Having grown accustomed to scandals over the years, the public appears to be holding its breath—some in anger, some in fatigue. But if corruption continues to drain this nation and the powerful remain deaf to moral responsibility, the repercussions more catastrophic than outrage may fall upon them.

Filipino society has corroded so much with corruption that it now operates like static white noise—it is always there but not heard. Every term starts with boasts of reform and is followed by exposes of thievery. The scandals are long and circuitous: the fertilizer fund scam, the pork barrel plunder, the overpriced Pharmally scandal, and the recent din over confidential funds used for dubious purposes. The same scenario repeats: money disappears, fingers are pointed around, and justice is lost in the next news cycle. This constant trickle of fraud eats away not only the nation’s coffers but also the people’s trust in democracy.

The irony bites. The nation that once set the world ablaze with the fire of EDSA—the people power uprising that overthrew a dictator—now also appears too exhausted to rise again. Filipinos wait in the sun for hours for government doles, as ruling politicians squander the money of the people on political bickering and consumption excess. The long-tested patience of the people, stretched thin for decades, is beginning to fray.

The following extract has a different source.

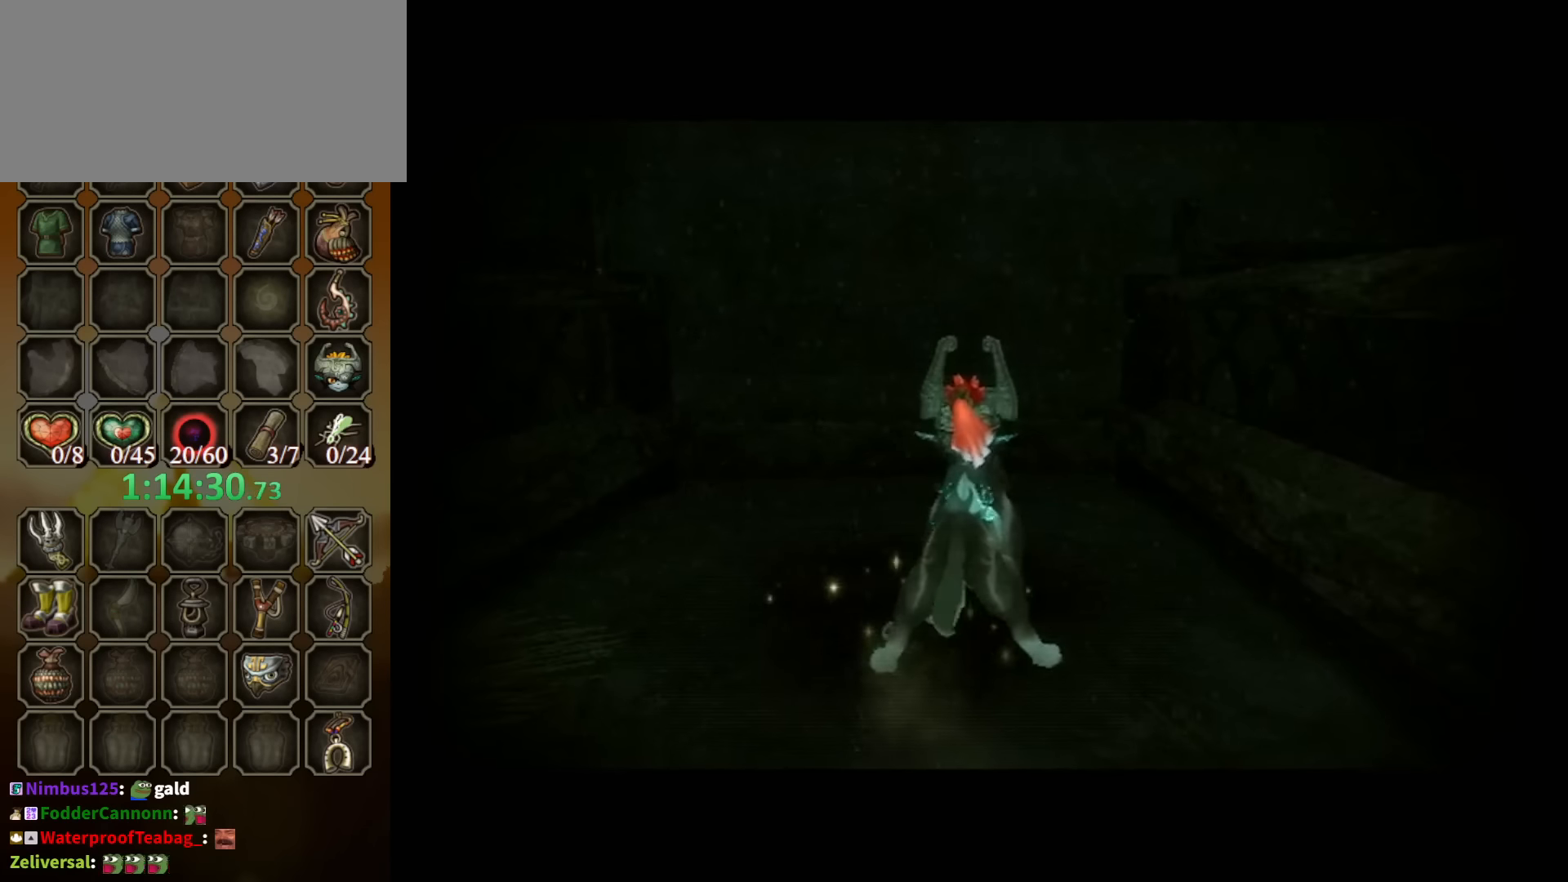
{"buttons": [], "left_stick": "center", "right_stick": "center", "events": [[67, "left_stick", "center"]]}
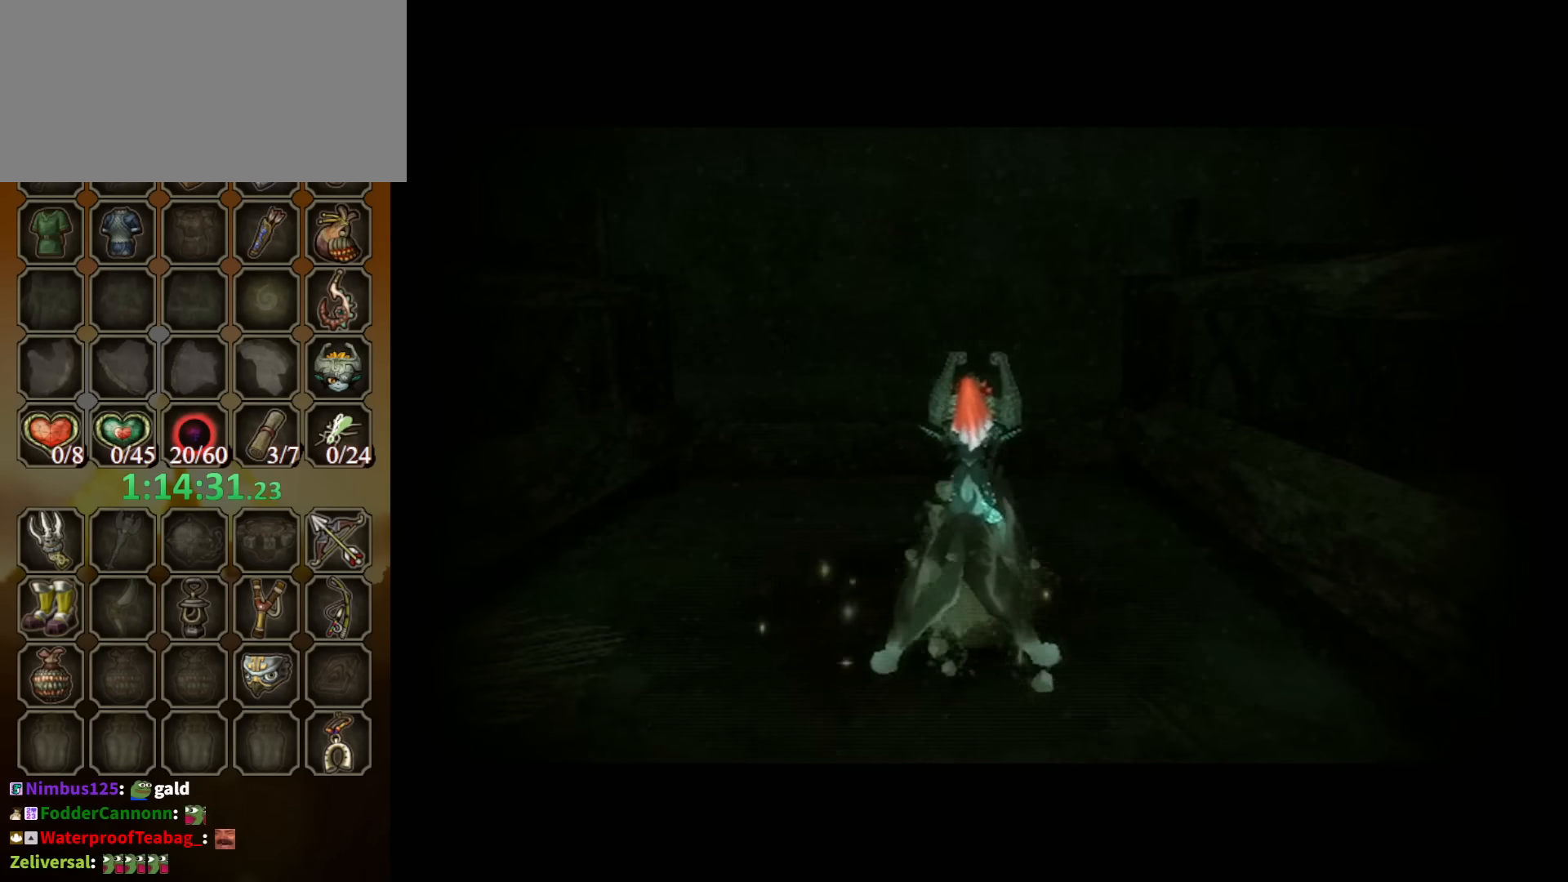
{"buttons": [], "left_stick": "center", "right_stick": "center", "events": []}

And history has borne witness to the fact that where anger and hunger meet, the street is the final court of justice.

But one must appreciate that the Filipino is not easily revolutionized. Patience is a national quality—a sometimes weakness. Years of injustice, humiliation, and betrayal pass before the people cry, “Enough is enough”. The initial People Power did not emerge overnight; it culminated years of repression, corruption, and moral decay. Now the same symptoms are manifesting again, but slicker, more insidious—protected by legalities, covered by propaganda, and submerged in spectacle. But deception, no matter how stylishly dressed, will eventually betray itself.

Unless the government views corruption as more than just a nagging irritant, but a moral sickness, it unwittingly raises the subsequent rebellion. People power doesn’t need to be declared; it simmers from within—rice-and-fish talk, jeepneys and street stalls, the disenchantment of students and workers who have been disappointed with those to whom they handed over the reins. Once the disgust of individuals crystallizes into courage, the streets will resound once more with the voice of moral sanity. It is not that everywhere it will be 1986 again, but it will be the same in effect: a call for decency.

The reason why the crisis is now more explosive is that news travels faster than conscience. Social media, though tainted with lies, can also spread truth. It can rally hundreds of thousands within minutes, start movements overnight, and scare giants with fear of exposure. The government, if it is deaf to the undertone of the people’s mood, would soon be aware of the reality that the cyber din it dismisses can be converted into a street din. Deceit and denial are no longer the recipe since the days when ordinary people used to record and broadcast injustice in real time.

Nevertheless, a new people power cannot be romanticized if it is ever to materialize. Revolution is not a fiesta but a recourse of the desperate, which is resorted to because institutions have broken down. Nobody wants anarchy, but nobody should also settle for perpetual corruption in the name of peace. It is only justice that brings absolute stability, not quite. Suppose the political class continues to disrespect the intelligence of the people with empty words and selective justice. In that case, they will have no option but to allow citizens to reclaim what was taken away from them—not in dollars and cents but in dignity.

The preferable alternative, of course, is prevention. The government must stop playing at reform as a slogan and begin mopping up its backyard. Transparency is no longer optional, accountability is no longer a choice, and prosecution of those who have done wrong is no longer politicized. The masses don’t need a revolution; they need results. But if politicians continue to confuse patience with weakness, they will learn, earlier, that a weary nation, once pushed to the brink, can again convert its silence into thunder.